ASSIGNMENT ▸ Filter these entries, keeping only lines that hold the word "copy".

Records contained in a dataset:
>>>>>

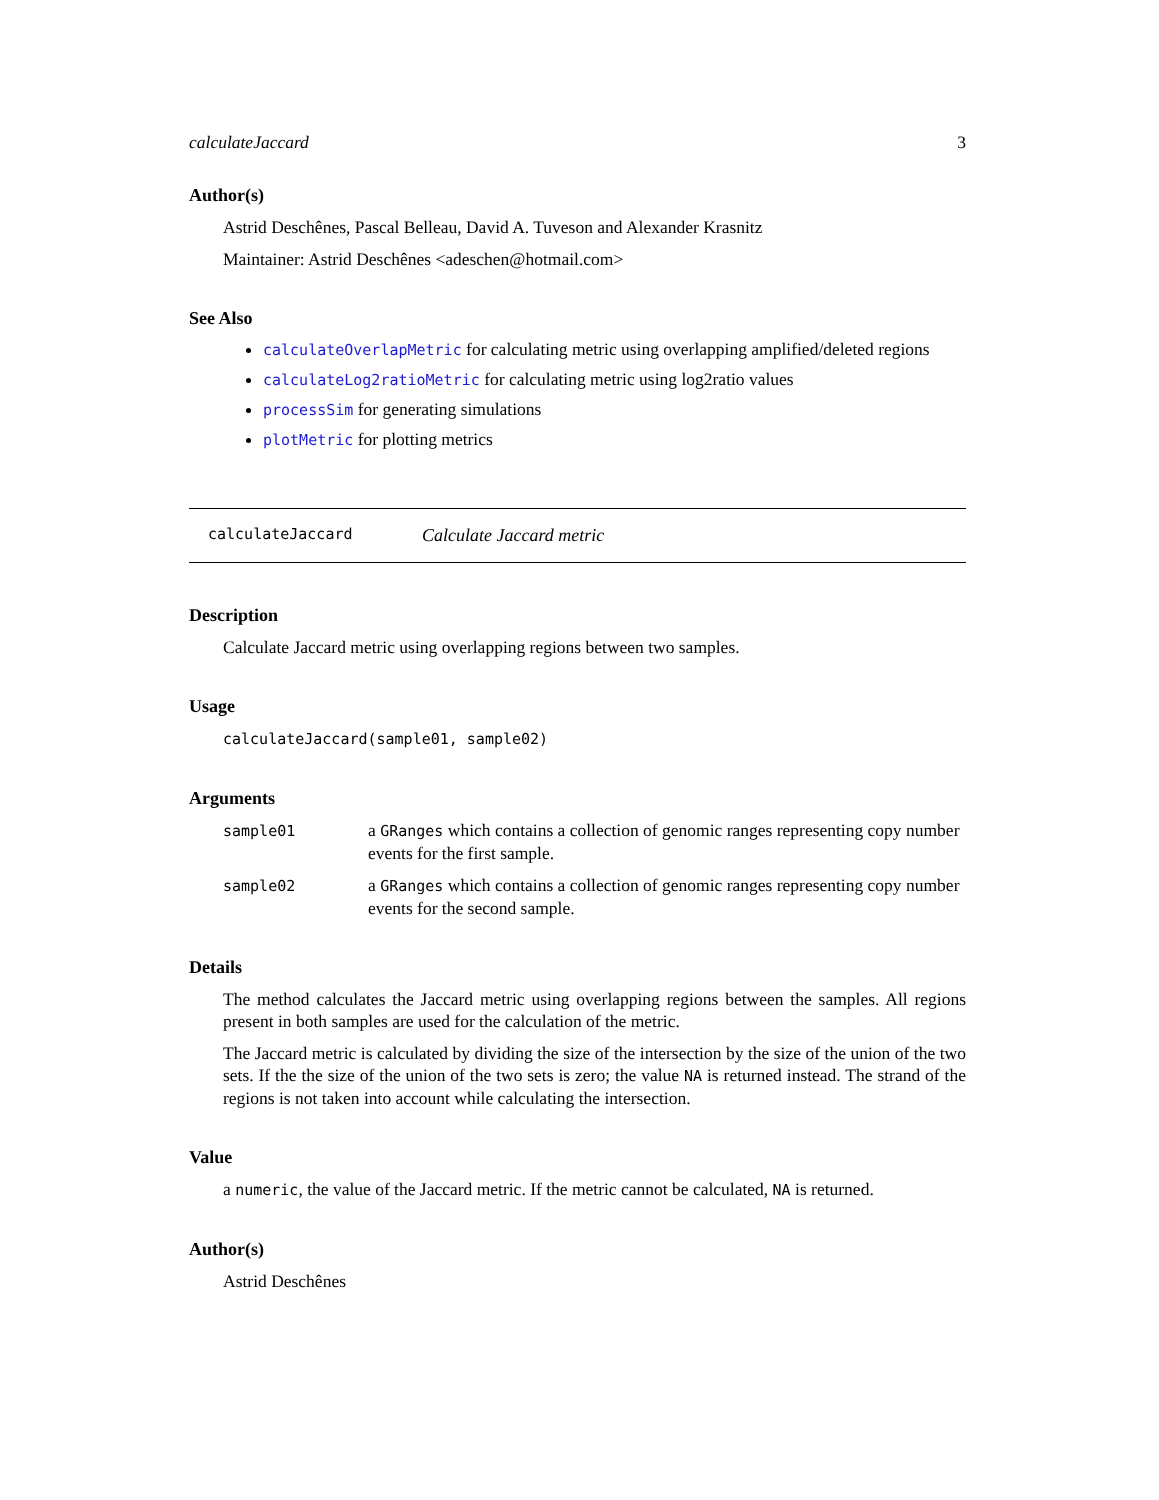calculateJaccard 3
Author(s)
Astrid Deschênes, Pascal Belleau, David A. Tuveson and Alexander Krasnitz
Maintainer: Astrid Deschênes <adeschen@hotmail.com>
See Also
calculateOverlapMetric for calculating metric using overlapping amplified/deleted regions
calculateLog2ratioMetric for calculating metric using log2ratio values
processSim for generating simulations
plotMetric for plotting metrics
calculateJaccard Calculate Jaccard metric
Description
Calculate Jaccard metric using overlapping regions between two samples.
Usage
calculateJaccard(sample01, sample02)
Arguments
| sample01 | a GRanges which contains a collection of genomic ranges representing copy number events for the first sample. |
| sample02 | a GRanges which contains a collection of genomic ranges representing copy number events for the second sample. |
Details
The method calculates the Jaccard metric using overlapping regions between the samples. All regions present in both samples are used for the calculation of the metric.
The Jaccard metric is calculated by dividing the size of the intersection by the size of the union of the two sets. If the the size of the union of the two sets is zero; the value NA is returned instead. The strand of the regions is not taken into account while calculating the intersection.
Value
a numeric, the value of the Jaccard metric. If the metric cannot be calculated, NA is returned.
Author(s)
Astrid Deschênes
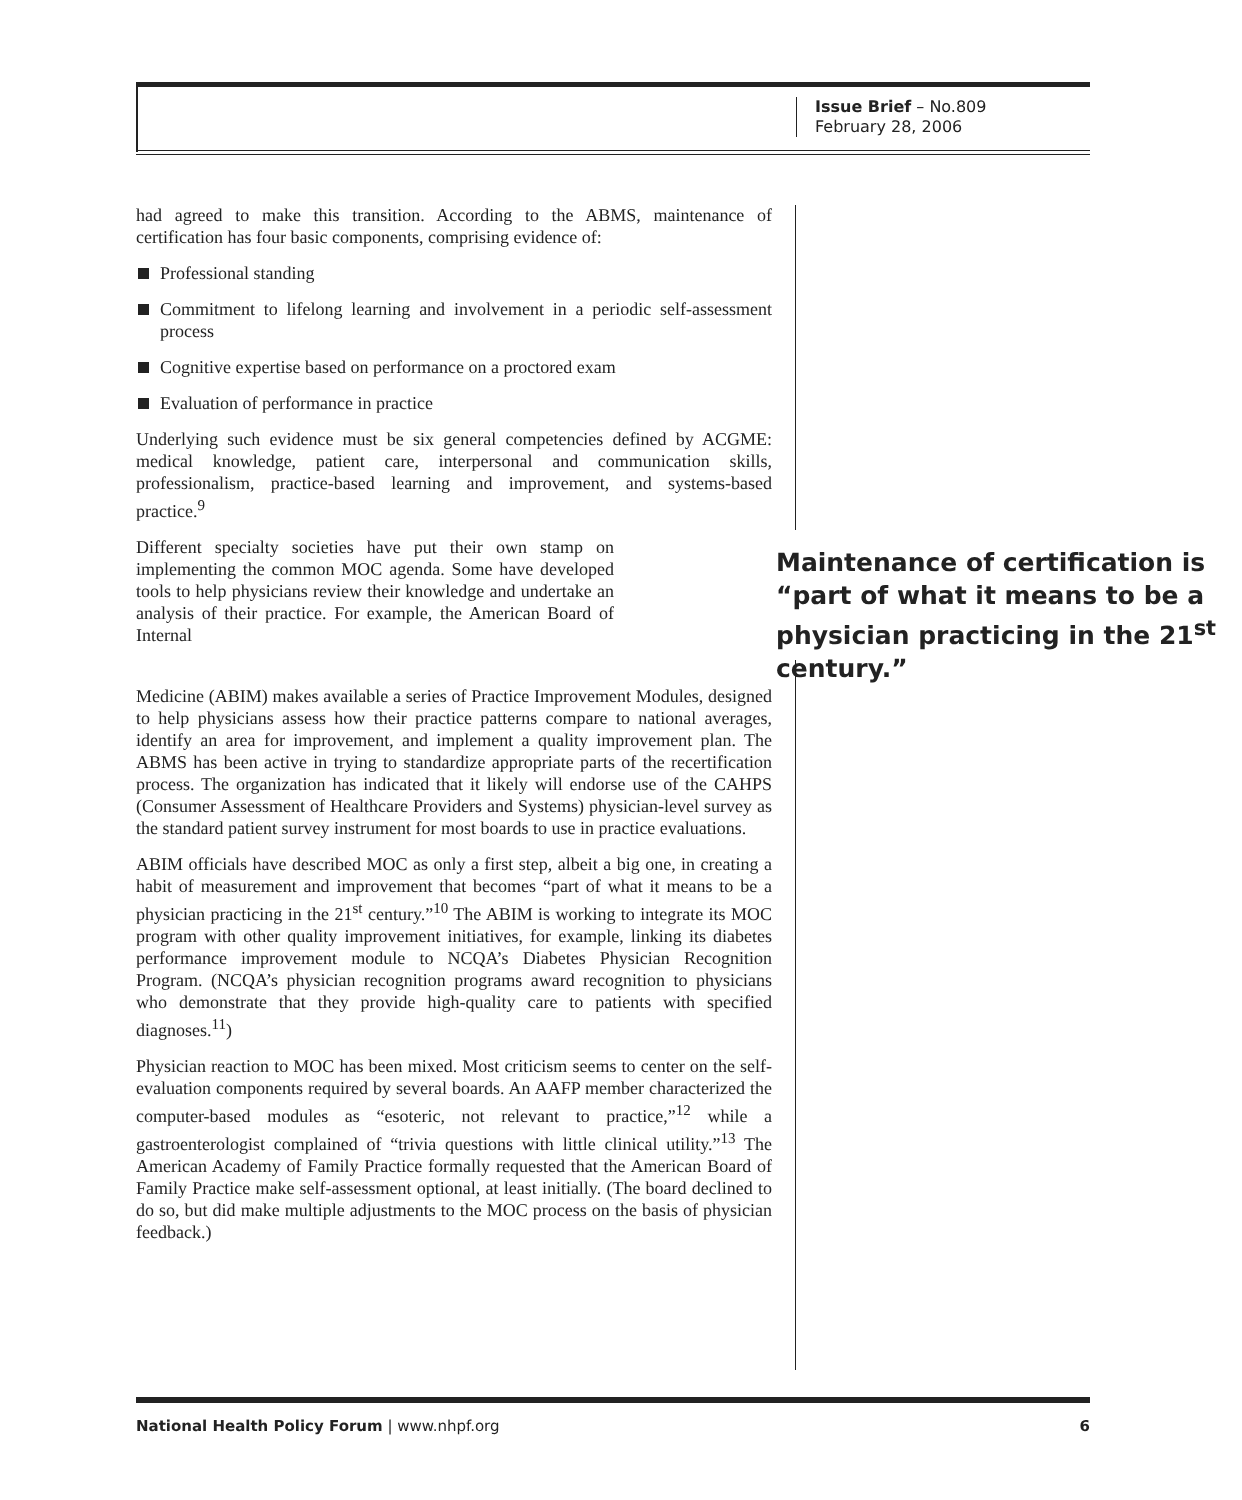Issue Brief – No.809
February 28, 2006
had agreed to make this transition. According to the ABMS, maintenance of certification has four basic components, comprising evidence of:
Professional standing
Commitment to lifelong learning and involvement in a periodic self-assessment process
Cognitive expertise based on performance on a proctored exam
Evaluation of performance in practice
Underlying such evidence must be six general competencies defined by ACGME: medical knowledge, patient care, interpersonal and communication skills, professionalism, practice-based learning and improvement, and systems-based practice.<sup>9</sup>
Different specialty societies have put their own stamp on implementing the common MOC agenda. Some have developed tools to help physicians review their knowledge and undertake an analysis of their practice. For example, the American Board of Internal
Maintenance of certification is “part of what it means to be a physician practicing in the 21<sup>st</sup> century.”
Medicine (ABIM) makes available a series of Practice Improvement Modules, designed to help physicians assess how their practice patterns compare to national averages, identify an area for improvement, and implement a quality improvement plan. The ABMS has been active in trying to standardize appropriate parts of the recertification process. The organization has indicated that it likely will endorse use of the CAHPS (Consumer Assessment of Healthcare Providers and Systems) physician-level survey as the standard patient survey instrument for most boards to use in practice evaluations.
ABIM officials have described MOC as only a first step, albeit a big one, in creating a habit of measurement and improvement that becomes “part of what it means to be a physician practicing in the 21<sup>st</sup> century.”<sup>10</sup> The ABIM is working to integrate its MOC program with other quality improvement initiatives, for example, linking its diabetes performance improvement module to NCQA’s Diabetes Physician Recognition Program. (NCQA’s physician recognition programs award recognition to physicians who demonstrate that they provide high-quality care to patients with specified diagnoses.<sup>11</sup>)
Physician reaction to MOC has been mixed. Most criticism seems to center on the self-evaluation components required by several boards. An AAFP member characterized the computer-based modules as “esoteric, not relevant to practice,”<sup>12</sup> while a gastroenterologist complained of “trivia questions with little clinical utility.”<sup>13</sup> The American Academy of Family Practice formally requested that the American Board of Family Practice make self-assessment optional, at least initially. (The board declined to do so, but did make multiple adjustments to the MOC process on the basis of physician feedback.)
National Health Policy Forum | www.nhpf.org 6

<<<<<

OUTPUT OF THE TASK ▸
| sample01 | a GRanges which contains a collection of genomic ranges representing copy number events for the first sample. |
| sample02 | a GRanges which contains a collection of genomic ranges representing copy number events for the second sample. |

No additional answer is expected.